This play often started from a long ball by the defenders, taking advantage of Mirko Antenucci and Rolando Bianchi's aerial abilities. Ventura remains focused upon the team as unit but every player is specialized in this system.
Another classic 4-4-2 movement is the cross between the two central forward. Utilized as weapon to beat man-to-man marking during the '80, this movement is still good against modern zonal marking systems, specially with the ball on the flanks.
But the true news are the combinations born following a fake movements made by the forwards. With the ball on the flank, forwards assumed a staggered position, with the first one coming toward the ball to play the withdrawn forward role. In this way, this man can play a 1-2 punch with the flanker or he can play a fake, a veil, leaving the ball sliding to the second strike. So, the second forward, now with the ball, can play a 1-2 with the first attacker or shoot directly.
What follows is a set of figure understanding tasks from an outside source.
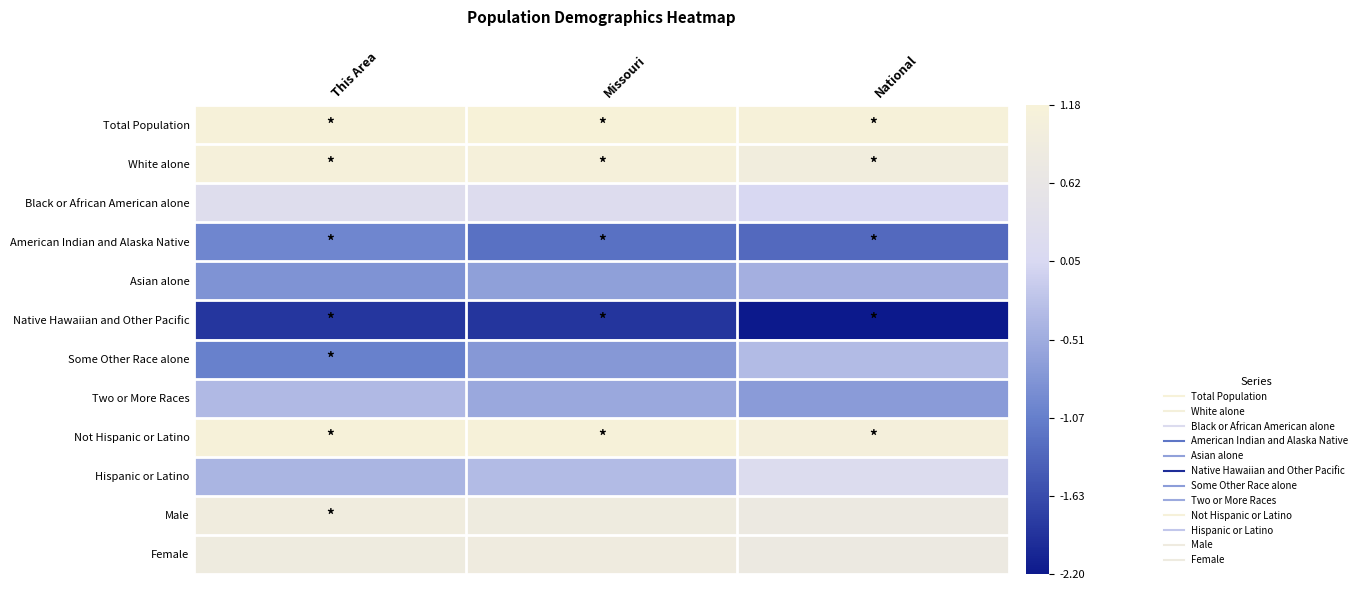

Reading left to right, extract all data points from this chart.

Total Population: This Area=1.2	Missouri=1.2	National=1.1
White alone: This Area=1.1	Missouri=1.1	National=1.0
Black or African American alone: This Area=0.3	Missouri=0.2	National=0.1
American Indian and Alaska Native: This Area=-1.0	Missouri=-1.2	National=-1.3
Asian alone: This Area=-0.8	Missouri=-0.7	National=-0.5
Native Hawaiian and Other Pacific: This Area=-1.9	Missouri=-1.9	National=-2.2
Some Other Race alone: This Area=-1.0	Missouri=-0.7	National=-0.3
Two or More Races: This Area=-0.3	Missouri=-0.6	National=-0.7
Not Hispanic or Latino: This Area=1.1	Missouri=1.2	National=1.1
Hispanic or Latino: This Area=-0.4	Missouri=-0.3	National=0.2
Male: This Area=0.9	Missouri=0.9	National=0.8
Female: This Area=0.9	Missouri=0.9	National=0.8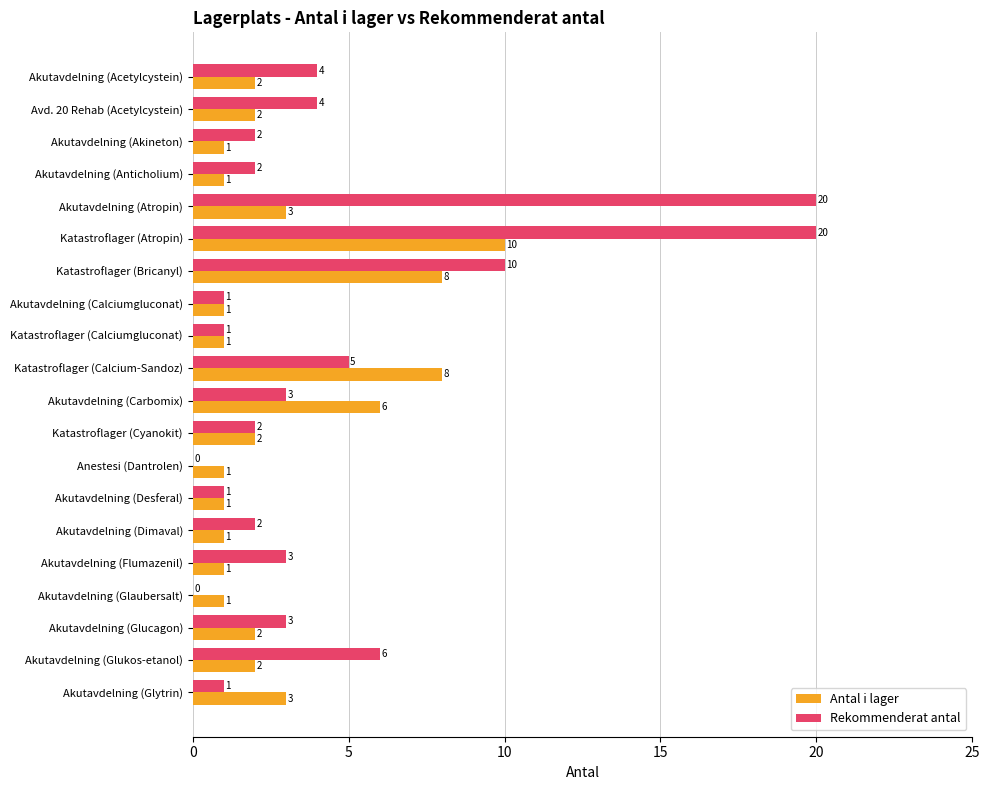

At which label is Antal i lager closest to 5?

Akutavdelning (Carbomix)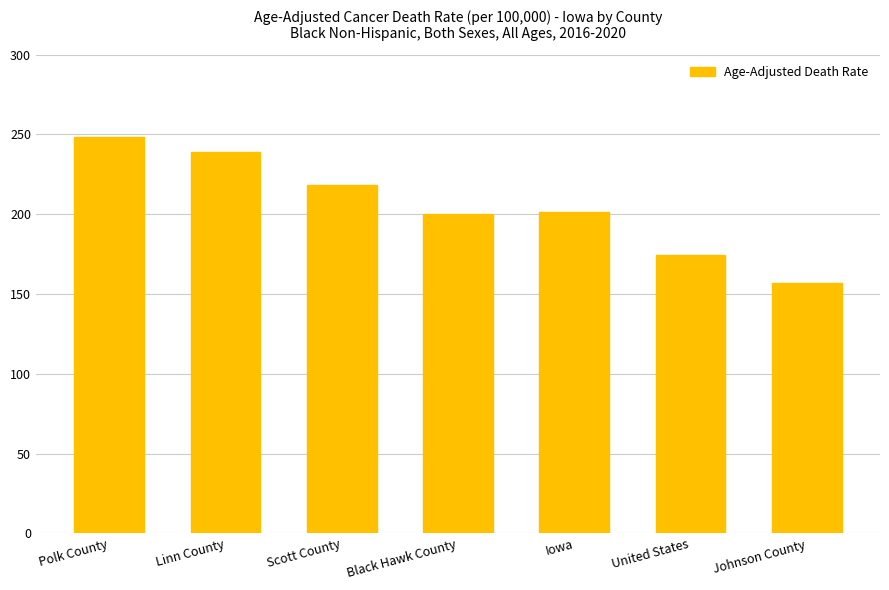

What is the sum of all values?

1438.8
Basing forwards' movements on those plays allowed Ventura to turn average strikers such as Nacho Castillo and Vitali Kutuzov into scoring machines during his stints in Pisa and Bari.
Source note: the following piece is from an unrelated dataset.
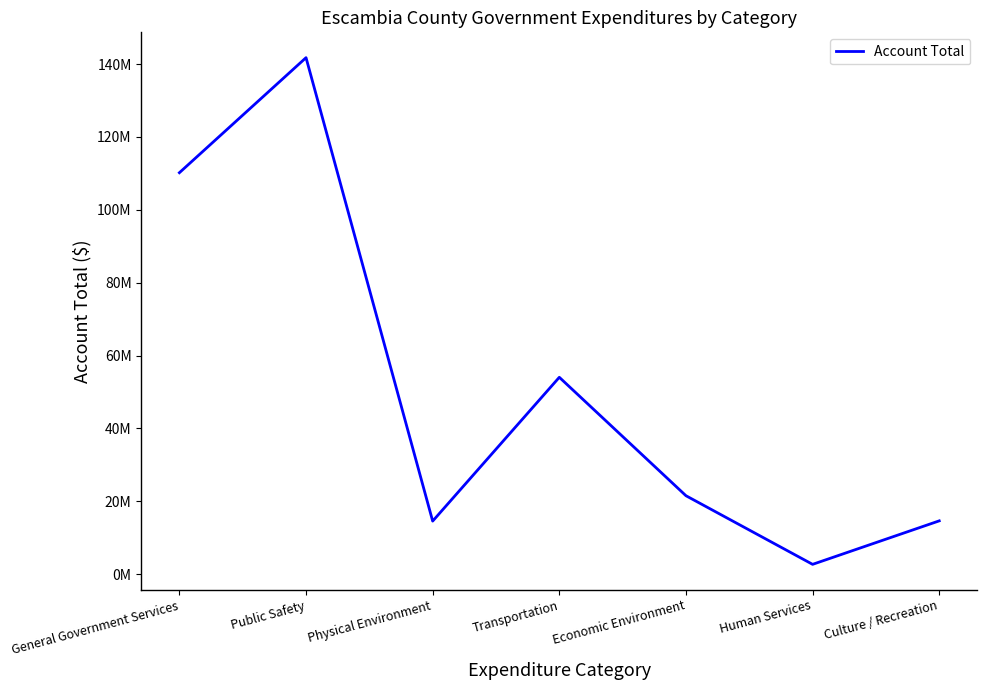

List the labels in order of value, largest first.

Public Safety, General Government Services, Transportation, Economic Environment, Culture / Recreation, Physical Environment, Human Services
A lot of goals and scoring opportunities came from the flanks, where Torino tried to play 1 vs. 1 situations in isolation with its wingers. At the end, Torino showed enough to suggest why they won the promotion. As we pointed out, though 4-2-4 system is usually considered an attacking formation, the way Ventura ran this pattern worked defensively and Torino allowed just 14 goals. It will be funny to see if this 4-2-4 will work yet in serie A.